I don’t want to misrepresent myself. The score analyses were in the form of a few written scores. I was able to find enough information to cover 75% or so of the main themes. However I did not take them as gospel because they disagreed with each other or did not represent what I heard in the official soundtrack. I made those charts bleed ink. I transcribed the remaining 25% or so from ear. I tracked each part in sloppily on keys and edited. That still amounts to transcribing by ear for about 2-3 minutes of music.


----------



## K. Johnston (Nov 22, 2020)

Stephen Limbaugh said:


> @K. Johnston Ahh yes, the balance of having fun, finishing, and being a tweaking perfectionist!
> 
> One small change on the trumpet part in_ Journey to the Island_ would be on the 3rd line Bb before the F, and the 3rd space C before the G. Is there a tenuto or or portato option for those notes? It's a quick change that would help a lot. Sometimes a tenuto or portato option gives a not-too-sharp transient, a full clear sound, and not too short.



I may give it a shot here in a few weeks. Thank you!


----------



## K. Johnston (Nov 22, 2020)

Stephen Limbaugh said:


> Also, where is your Star Wars? No legato?! Would like to hear.





Have mercy. The first note is really aggressive. I also use staccatos in places I should not have.

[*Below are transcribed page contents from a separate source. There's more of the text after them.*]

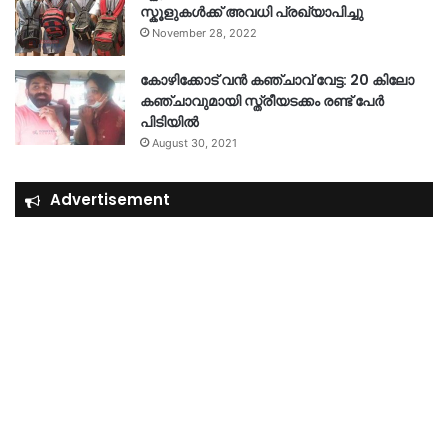
സ്കൂളുകൾക്ക് അവധി പ്രഖ്യാപിച്ചു
November 28, 2022
കോഴിക്കോട് വൻ കഞ്ചാവ് വേട്ട: 20 കിലോ
കഞ്ചാവുമായി സ്ത്രീയടക്കം രണ്ട് പേർ
പിടിയിൽ
August 30, 2021
Advertisement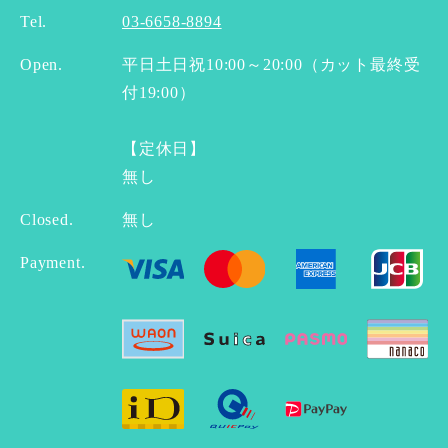
Tel.
03-6658-8894
Open.
平日土日祝10:00～20:00（カット最終受
付19:00）
【定休日】
無し
Closed.
無し
Payment.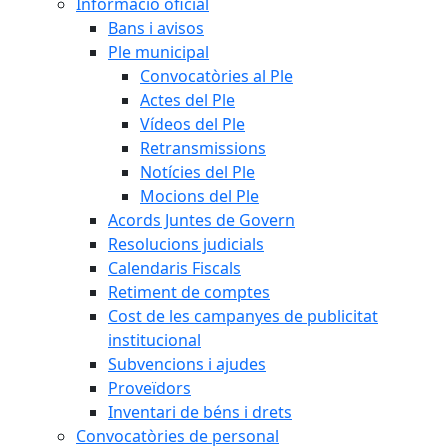
Informació oficial
Bans i avisos
Ple municipal
Convocatòries al Ple
Actes del Ple
Vídeos del Ple
Retransmissions
Notícies del Ple
Mocions del Ple
Acords Juntes de Govern
Resolucions judicials
Calendaris Fiscals
Retiment de comptes
Cost de les campanyes de publicitat
institucional
Subvencions i ajudes
Proveïdors
Inventari de béns i drets
Convocatòries de personal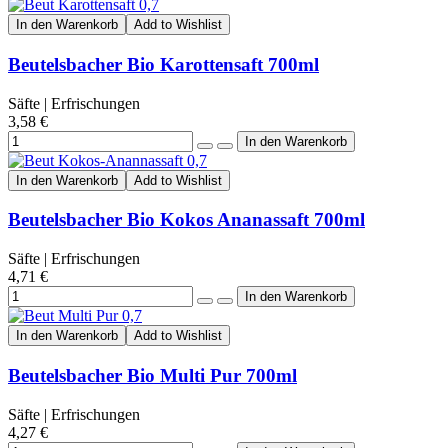
In den Warenkorb
Add to Wishlist
Beutelsbacher Bio Karottensaft 700ml
Säfte | Erfrischungen
3,58 €
In den Warenkorb
Add to Wishlist
Beutelsbacher Bio Kokos Ananassaft 700ml
Säfte | Erfrischungen
4,71 €
In den Warenkorb
Add to Wishlist
Beutelsbacher Bio Multi Pur 700ml
Säfte | Erfrischungen
4,27 €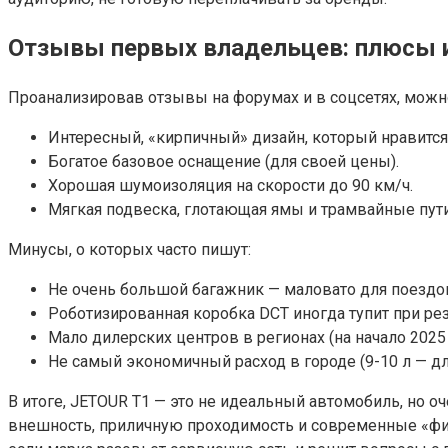
Отзывы первых владельцев: плюсы 
Проанализировав отзывы на форумах и в соцсетях, мож
Интересный, «кирпичный» дизайн, который нравится 
Богатое базовое оснащение (для своей цены).
Хорошая шумоизоляция на скорости до 90 км/ч.
Мягкая подвеска, глотающая ямы и трамвайные пути
Минусы, о которых часто пишут:
Не очень большой багажник — маловато для поездок
Роботизированная коробка DCT иногда тупит при рез
Мало дилерских центров в регионах (на начало 2025 
Не самый экономичный расход в городе (9-10 л — для
В итоге, JETOUR T1 — это не идеальный автомобиль, но 
внешность, приличную проходимость и современные «фи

This was done 50% by ear too and quite long ago in my development. Based on the results, it has reminded me to not spring so fast for the latest and greatest libraries year over year.


----------



## K. Johnston (Nov 22, 2020)

Stephen Limbaugh said:


> Those are not glissandos -- slurred triplets in thirds.



Ha! If we are getting technical, by my notes, the time sig is 12/8 and those are just eighth notes. Lol


----------